Personally, I am not entirely convinced that their claim of copyright can be legitimate. My understanding is that copyright law allows for protecting a particular expression of an idea, not the idea itself, which can only be protected by a patent. It’s not clear to me how this distinction applies to raw numbers, like weather station data, which can only possibly be expressed in one sensible possible way. At any rate, I don’t expect any trouble to show up on this front.

On a closing note, returning to the subject of improving my Javascript skills: In a previous entry I posted a link to a level of Super Mario World implemented in 14 kb of Javascript.
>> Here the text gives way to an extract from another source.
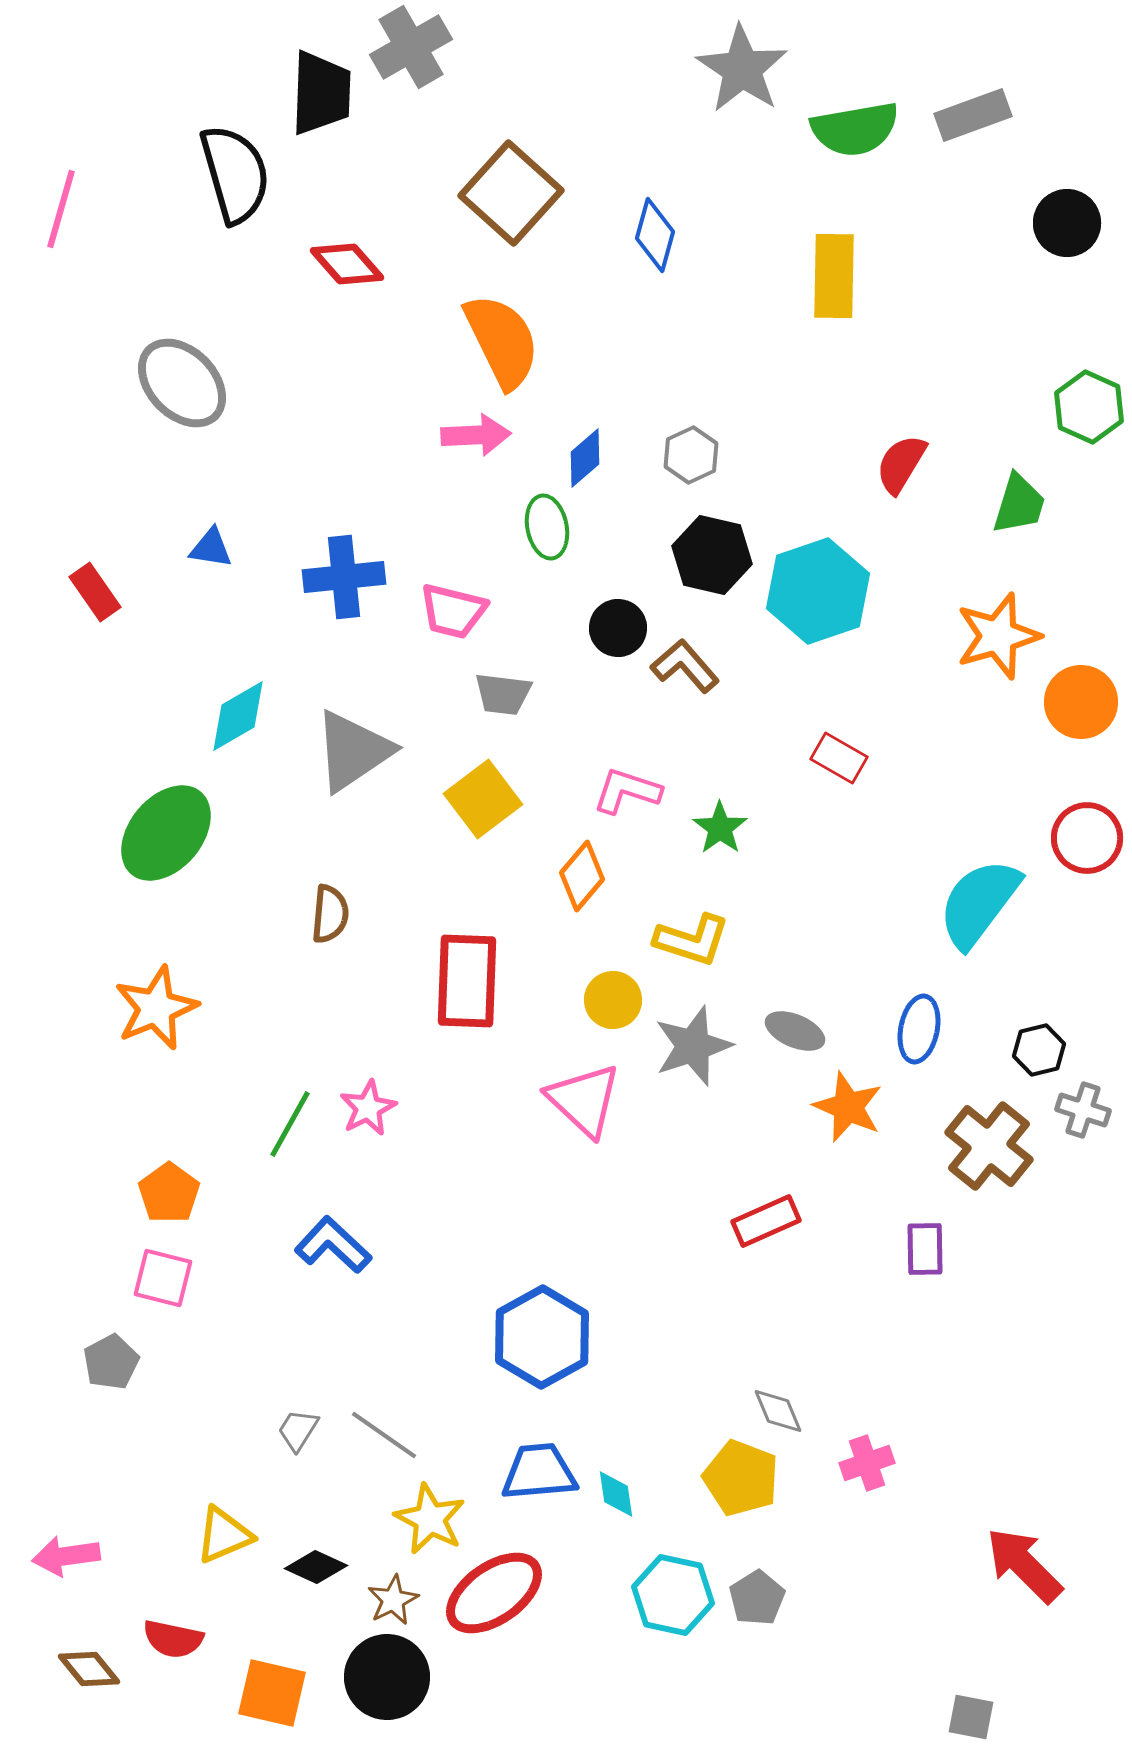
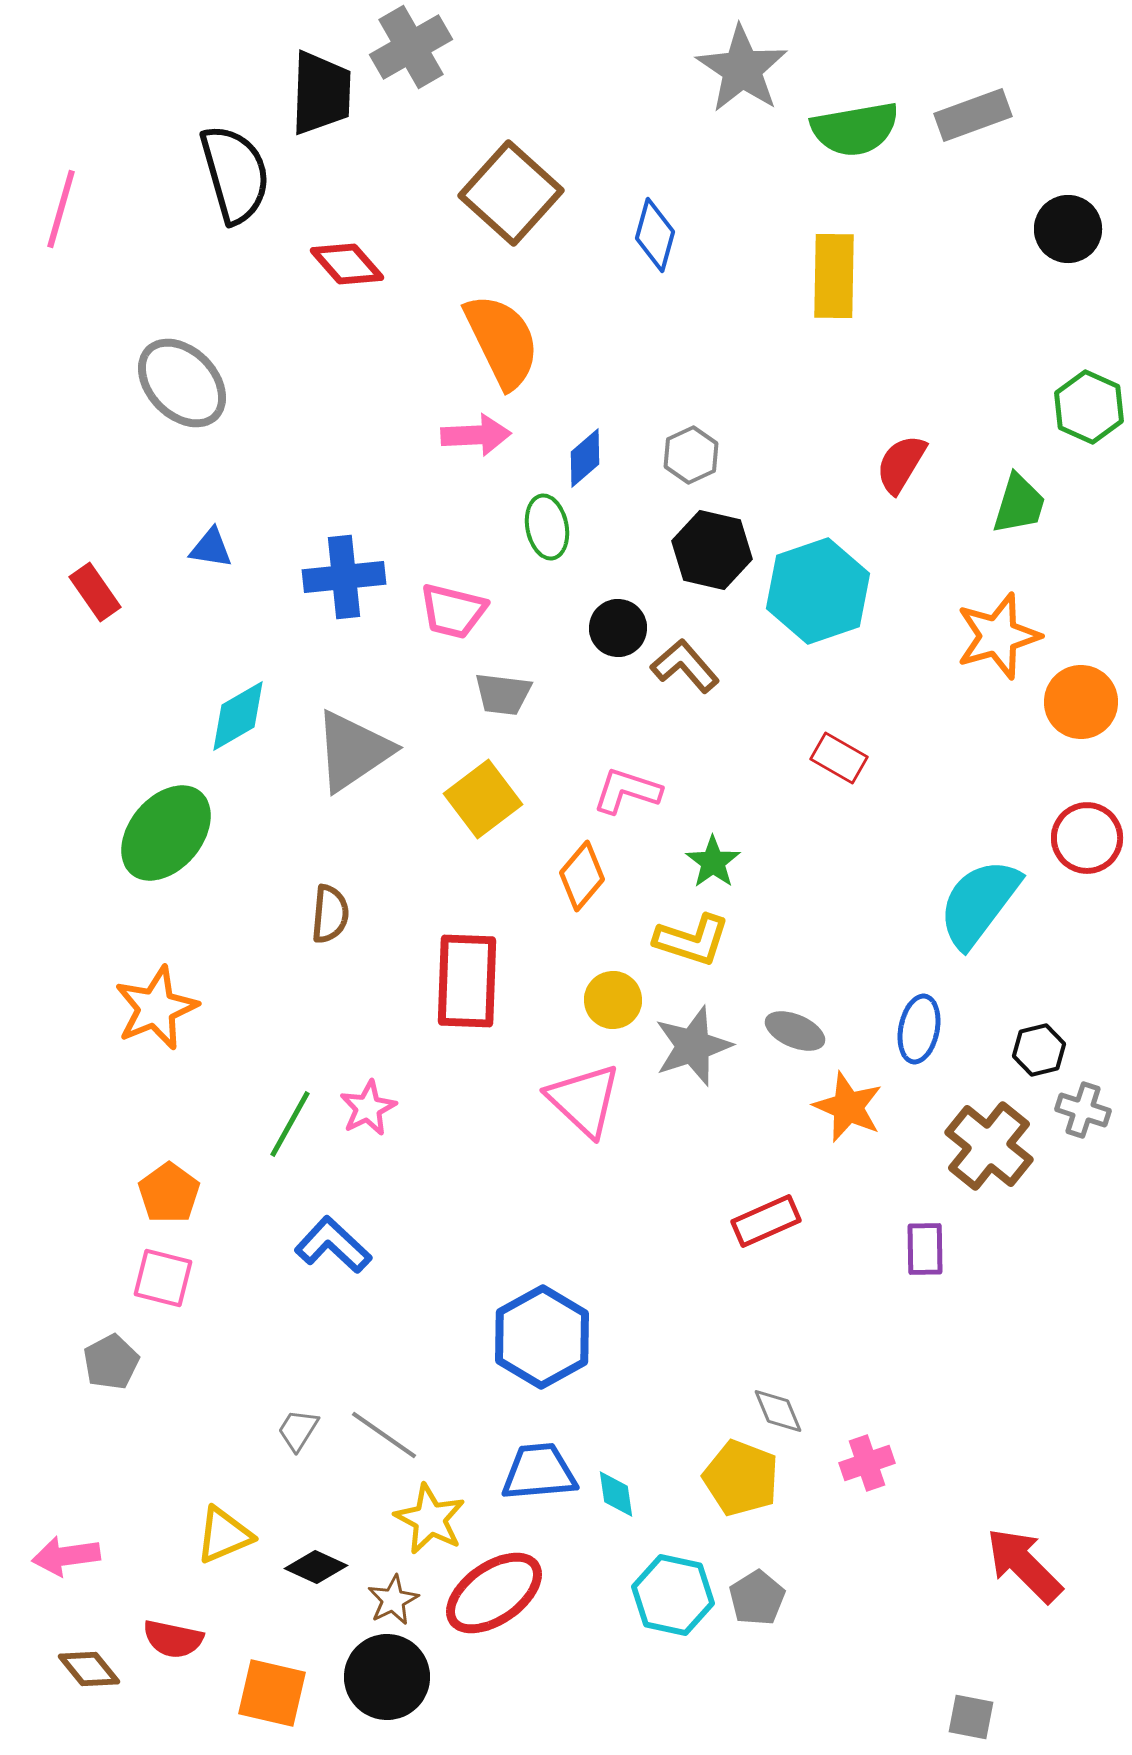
black circle at (1067, 223): moved 1 px right, 6 px down
black hexagon at (712, 555): moved 5 px up
green star at (720, 828): moved 7 px left, 34 px down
I learned the other day that the same guy has gone ahead and started working on implementing Super Mario Kart the same way, and has previously done Wolfenstein 3D! The blog author, one Jacob Seidelin, is in fact quite the Javascript hacker, in the most traditional sense of the word – coding for fun with no specific goal
or direction, simply a desire to push boundaries and overcome limitations, which he is certainly doing. I’ll have to keep an eye on his work.

Two New Software Releases

Just a quick entry to announce two new (well, almost new) software releases.

Firstly, I have finally brought my (X)HTML link testing script TestLinks up to a high enough standard to make it worth releasing. You can read all about it and download it from here. It’s just a simple script designed to be run from cron and let you know if any links on your sites go stale. Simple, but useful. It’s written in Python, of course.

Secondly, I realised that although I wrote the GetAuWeather page and linked to it from my software page way back in July, I never actually put a link to the code in there. This has been fixed. GetAuWeather is a simple Python module for downloading Australian weather observations from the Bureau of Meteorology’s website and parsing it up into sensible Pythonic data structures. At the moment it’s just a function for doing that. One day I will use this to make something useful, probably by writing a daemon to constantly throw new weather data into an SQLite database (taking advantage of the SQLite support new to Python 2.5) and then making a fancy web interface to this database.